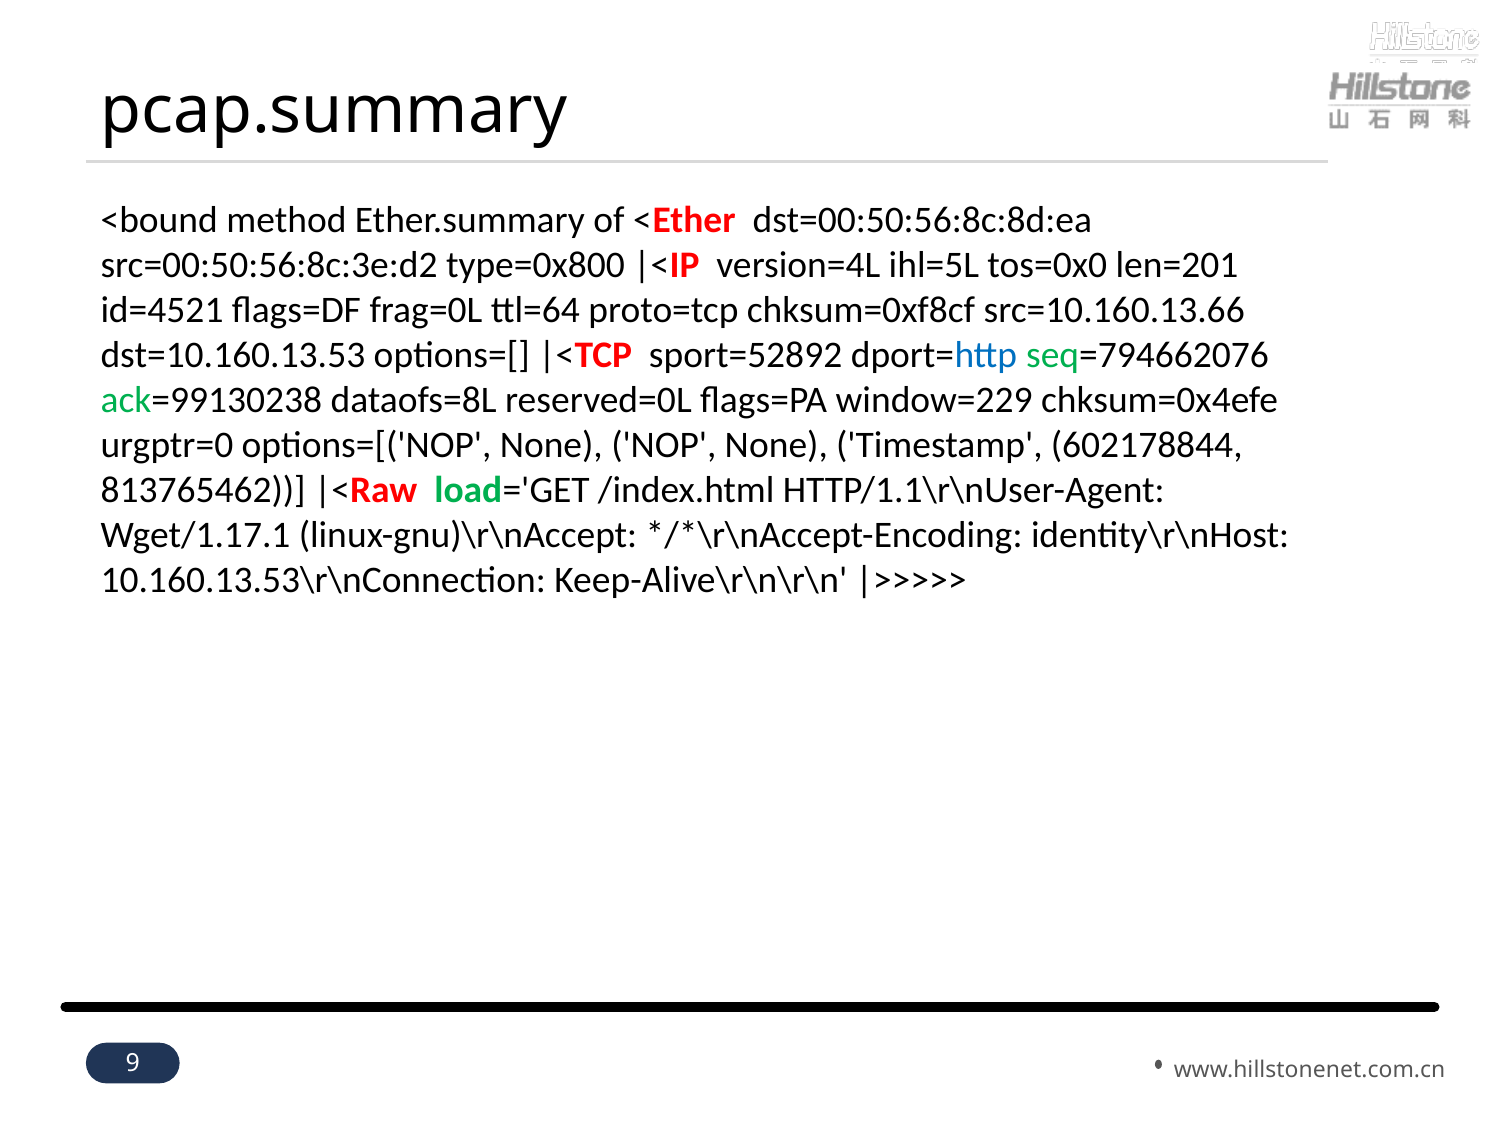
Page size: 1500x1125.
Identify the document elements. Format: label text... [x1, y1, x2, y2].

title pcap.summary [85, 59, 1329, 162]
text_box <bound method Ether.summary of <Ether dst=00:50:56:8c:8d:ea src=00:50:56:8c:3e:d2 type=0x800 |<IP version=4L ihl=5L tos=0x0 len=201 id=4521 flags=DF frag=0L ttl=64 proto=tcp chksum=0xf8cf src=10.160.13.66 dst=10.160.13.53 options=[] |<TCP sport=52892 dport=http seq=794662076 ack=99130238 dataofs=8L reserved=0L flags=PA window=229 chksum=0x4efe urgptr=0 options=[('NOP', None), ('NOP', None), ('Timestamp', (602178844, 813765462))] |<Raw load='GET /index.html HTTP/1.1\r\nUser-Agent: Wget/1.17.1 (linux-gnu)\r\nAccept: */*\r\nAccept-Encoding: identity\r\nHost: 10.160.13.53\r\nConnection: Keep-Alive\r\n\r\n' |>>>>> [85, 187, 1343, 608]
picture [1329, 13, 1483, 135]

Task item ::
Would you please copy every line in the data that contains the word "summary"?

Exercise output ::
title pcap.summary [85, 59, 1329, 162]
text_box <bound method Ether.summary of <Ether dst=00:50:56:8c:8d:ea src=00:50:56:8c:3e:d2 type=0x800 |<IP version=4L ihl=5L tos=0x0 len=201 id=4521 flags=DF frag=0L ttl=64 proto=tcp chksum=0xf8cf src=10.160.13.66 dst=10.160.13.53 options=[] |<TCP sport=52892 dport=http seq=794662076 ack=99130238 dataofs=8L reserved=0L flags=PA window=229 chksum=0x4efe urgptr=0 options=[('NOP', None), ('NOP', None), ('Timestamp', (602178844, 813765462))] |<Raw load='GET /index.html HTTP/1.1\r\nUser-Agent: Wget/1.17.1 (linux-gnu)\r\nAccept: */*\r\nAccept-Encoding: identity\r\nHost: 10.160.13.53\r\nConnection: Keep-Alive\r\n\r\n' |>>>>> [85, 187, 1343, 608]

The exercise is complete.